Covid-19 Has Exacerbated the Housing Need

COVID-19 constrained the housing supply in 2020. Moreover, while many individuals lost out economically, many others had their incomes underpinned by furlough schemes. Unlike during and following the global financial crisis when house prices fell, UK house prices in February 2021 were up 8.6% year on year. This is not just a UK phenomenon: the Financial Times reports that in Q1 2021 house prices across the 37 economies of the OECD accelerated at the fastest rate since 1990.

Despite the need for more housing, financing is constrained. “The balance of bank lending to construction firms in the UK has been trending down for eight years,” says Greene. Private debt can fill some of this gap.

“Student housing is relevant to the broader housing shortage, since housing students in purpose-built properties helps to reduce pressure on the housing stock by releasing more homes for families. We see this as a hugely scalable 10-year investment theme.”

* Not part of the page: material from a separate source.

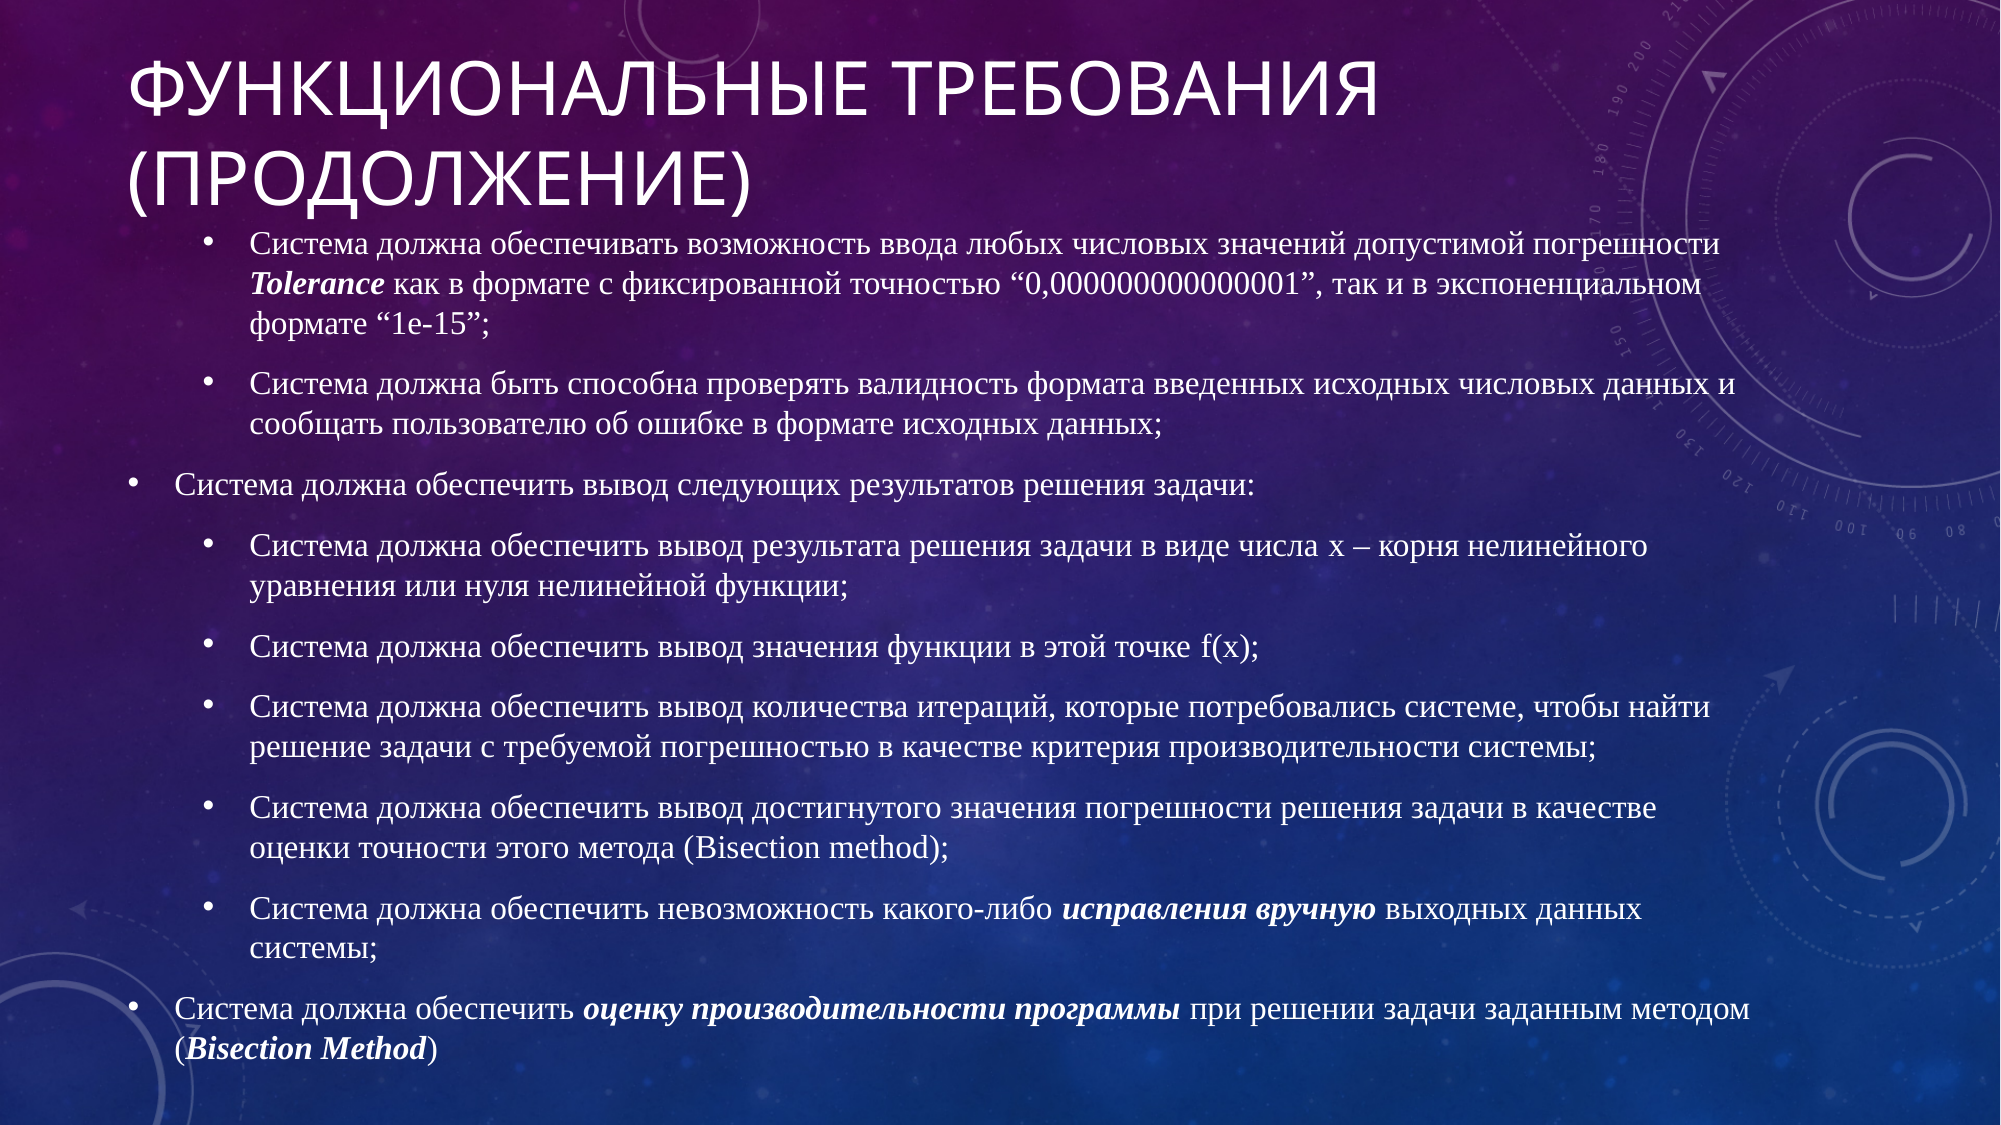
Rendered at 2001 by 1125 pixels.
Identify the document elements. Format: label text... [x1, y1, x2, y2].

picture [0, 0, 2001, 1125]
title Функциональные требования (продолжение) [112, 61, 1775, 199]
list Система должна обеспечивать возможность ввода любых числовых значений допустимой погрешности Tolerance как в формате с фиксированной точностью “0,000000000000001”, так и в экспоненциальном формате “1e-15”; Система должна быть способна проверять валидность формата введенных исходных числовых данных и сообщать пользователю об ошибке в формате исходных данных; Система должна обеспечить вывод следующих результатов решения задачи: Система должна обеспечить вывод результата решения задачи в виде числа x – корня нелинейного уравнения или нуля нелинейной функции; Система должна обеспечить вывод значения функции в этой точке f(x); Система должна обеспечить вывод количества итераций, которые потребовались системе, чтобы найти решение задачи с требуемой погрешностью в качестве критерия производительности системы; Система должна обеспечить вывод достигнутого значения погрешности решения задачи в качестве оценки точности этого метода (Bisection method); Система должна обеспечить невозможность какого-либо исправления вручную выходных данных системы; Система должна обеспечить оценку производительности программы при решении задачи заданным методом (Bisection Method) [112, 199, 1775, 1088]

UBP’s private debt strategies focus on two main segments: affordable housing, and those sectors for which there is strong institutional demand, including student housing and care homes. There is a common thread to these, “student housing is relevant to the broader housing shortage, since housing students in purpose-built properties helps to reduce pressure on the housing stock by releasing more homes for families,” says Greene. “We see this as a hugely scalable 10-year investment theme,” he concludes.

 

This article featured in HedgeNordic’s “Private Markets” publication.